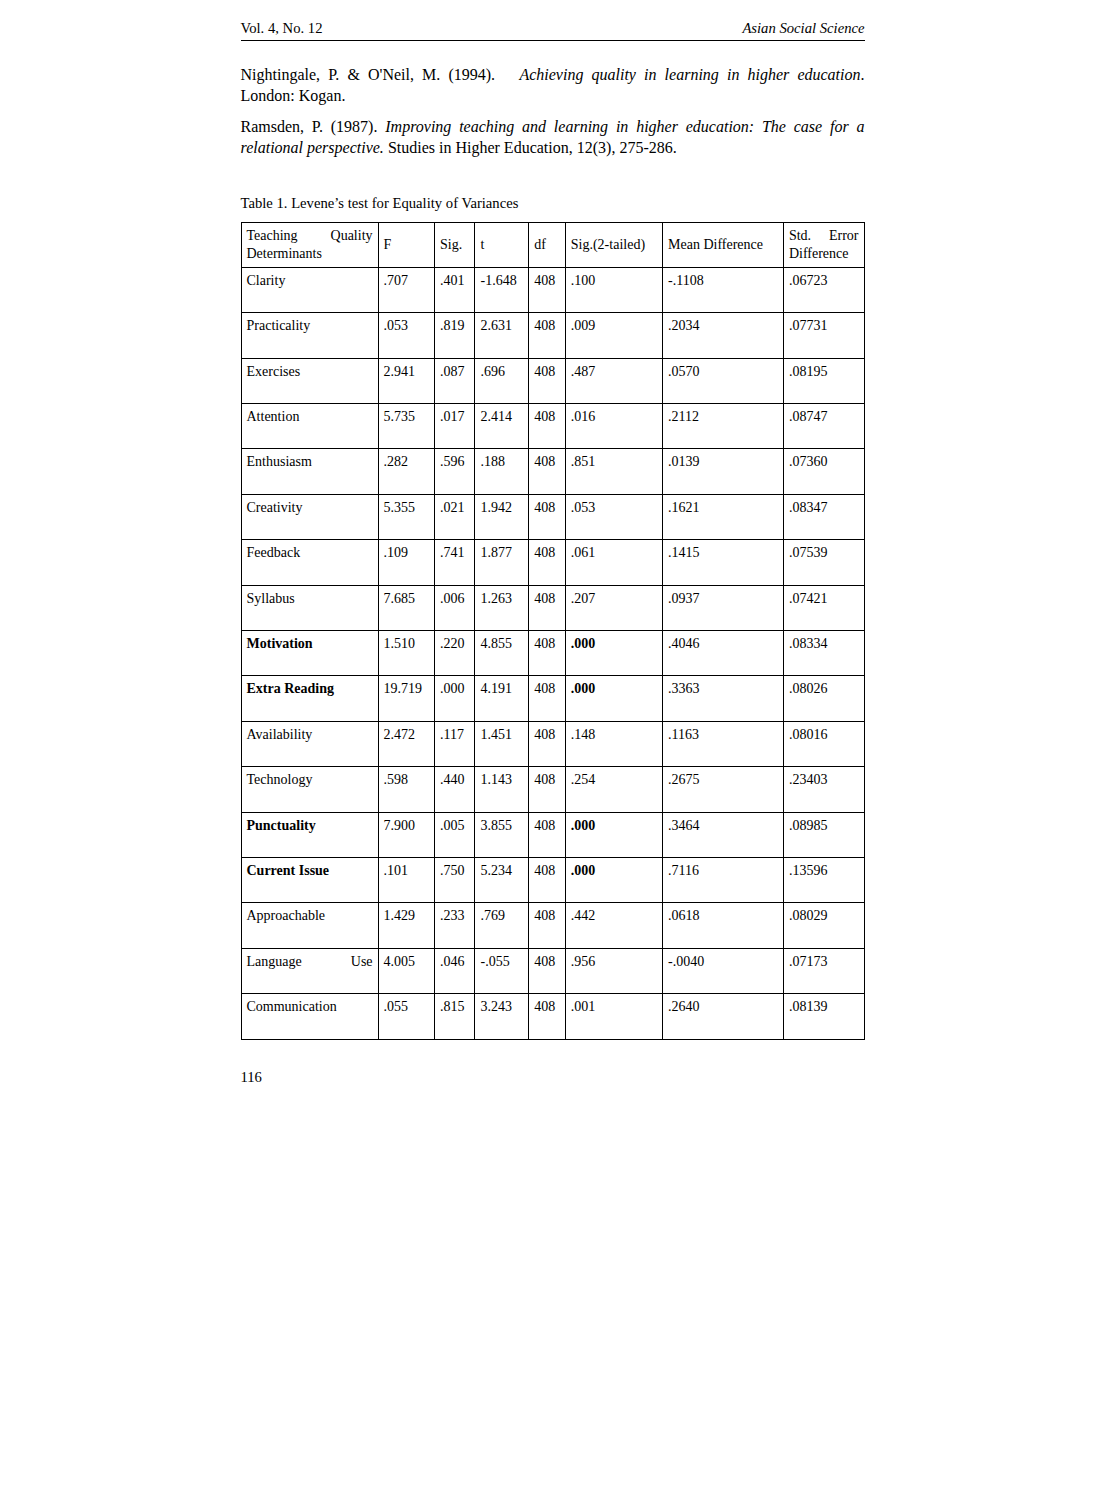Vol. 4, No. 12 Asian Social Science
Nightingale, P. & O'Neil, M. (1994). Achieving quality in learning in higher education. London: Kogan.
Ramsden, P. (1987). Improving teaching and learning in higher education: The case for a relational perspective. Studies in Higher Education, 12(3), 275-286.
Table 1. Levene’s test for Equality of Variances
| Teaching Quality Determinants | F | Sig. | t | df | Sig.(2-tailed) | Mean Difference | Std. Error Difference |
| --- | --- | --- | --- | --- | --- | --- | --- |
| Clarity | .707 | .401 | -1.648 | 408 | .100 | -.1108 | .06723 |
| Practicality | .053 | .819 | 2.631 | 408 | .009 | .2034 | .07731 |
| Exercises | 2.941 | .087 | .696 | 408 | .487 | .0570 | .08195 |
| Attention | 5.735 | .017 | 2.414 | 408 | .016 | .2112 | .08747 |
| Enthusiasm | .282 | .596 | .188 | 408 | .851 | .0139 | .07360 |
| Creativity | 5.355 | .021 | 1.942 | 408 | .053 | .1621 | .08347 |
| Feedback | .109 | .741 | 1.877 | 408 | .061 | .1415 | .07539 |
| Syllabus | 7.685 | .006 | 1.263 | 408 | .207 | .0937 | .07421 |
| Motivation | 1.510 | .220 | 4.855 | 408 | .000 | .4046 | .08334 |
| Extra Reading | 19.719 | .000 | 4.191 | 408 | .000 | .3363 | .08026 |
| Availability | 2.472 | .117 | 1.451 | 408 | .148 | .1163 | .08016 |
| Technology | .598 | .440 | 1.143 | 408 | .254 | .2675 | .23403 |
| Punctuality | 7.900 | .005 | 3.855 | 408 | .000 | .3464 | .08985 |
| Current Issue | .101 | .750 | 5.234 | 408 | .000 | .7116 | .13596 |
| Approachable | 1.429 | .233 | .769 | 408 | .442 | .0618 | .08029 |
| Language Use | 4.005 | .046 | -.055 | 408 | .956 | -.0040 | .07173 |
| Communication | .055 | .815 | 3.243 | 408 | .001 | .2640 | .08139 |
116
──────────
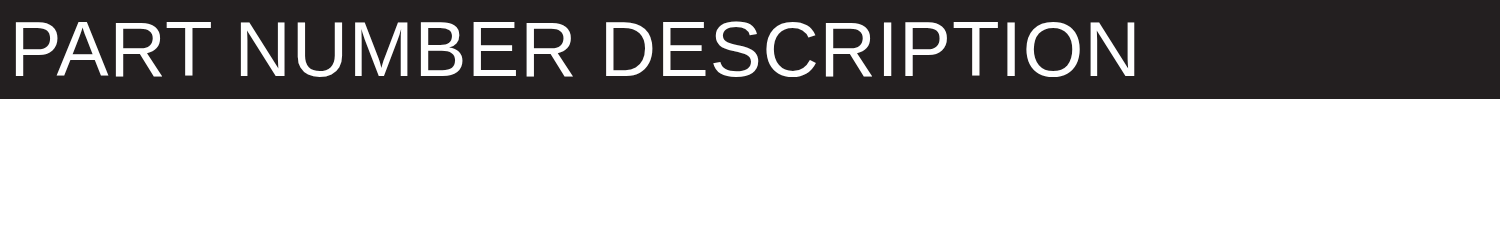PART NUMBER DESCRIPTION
──────────
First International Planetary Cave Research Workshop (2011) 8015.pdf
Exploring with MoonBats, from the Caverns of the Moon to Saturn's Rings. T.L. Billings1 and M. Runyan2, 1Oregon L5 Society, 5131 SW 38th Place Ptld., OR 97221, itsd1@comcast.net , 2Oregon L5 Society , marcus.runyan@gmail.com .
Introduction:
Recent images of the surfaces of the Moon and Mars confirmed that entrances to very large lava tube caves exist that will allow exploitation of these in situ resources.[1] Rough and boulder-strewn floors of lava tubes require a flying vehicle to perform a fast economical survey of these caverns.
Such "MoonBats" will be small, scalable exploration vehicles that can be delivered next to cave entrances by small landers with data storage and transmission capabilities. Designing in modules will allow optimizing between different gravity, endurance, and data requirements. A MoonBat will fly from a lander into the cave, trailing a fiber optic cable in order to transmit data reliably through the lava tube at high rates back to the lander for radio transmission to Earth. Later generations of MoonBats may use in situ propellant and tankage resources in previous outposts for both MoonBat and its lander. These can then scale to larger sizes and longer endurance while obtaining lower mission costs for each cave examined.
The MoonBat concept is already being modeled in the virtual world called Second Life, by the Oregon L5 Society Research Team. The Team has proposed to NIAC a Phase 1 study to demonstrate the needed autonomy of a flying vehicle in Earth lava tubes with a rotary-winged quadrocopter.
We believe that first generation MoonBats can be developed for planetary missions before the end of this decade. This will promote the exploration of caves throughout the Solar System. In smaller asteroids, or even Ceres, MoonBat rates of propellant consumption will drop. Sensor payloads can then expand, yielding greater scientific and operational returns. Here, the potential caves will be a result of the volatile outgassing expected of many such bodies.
──────────
#### Work task:
Give back, exactly and without pictures, the stretch of the records above from the line containing "Vol. 4, No. 12 Asian Social Science" through the line containing "408 | .851 | .0139 | .07360 |", with both end lines included.

#### Output:
Vol. 4, No. 12 Asian Social Science
Nightingale, P. & O'Neil, M. (1994). Achieving quality in learning in higher education. London: Kogan.
Ramsden, P. (1987). Improving teaching and learning in higher education: The case for a relational perspective. Studies in Higher Education, 12(3), 275-286.
Table 1. Levene’s test for Equality of Variances
| Teaching Quality Determinants | F | Sig. | t | df | Sig.(2-tailed) | Mean Difference | Std. Error Difference |
| --- | --- | --- | --- | --- | --- | --- | --- |
| Clarity | .707 | .401 | -1.648 | 408 | .100 | -.1108 | .06723 |
| Practicality | .053 | .819 | 2.631 | 408 | .009 | .2034 | .07731 |
| Exercises | 2.941 | .087 | .696 | 408 | .487 | .0570 | .08195 |
| Attention | 5.735 | .017 | 2.414 | 408 | .016 | .2112 | .08747 |
| Enthusiasm | .282 | .596 | .188 | 408 | .851 | .0139 | .07360 |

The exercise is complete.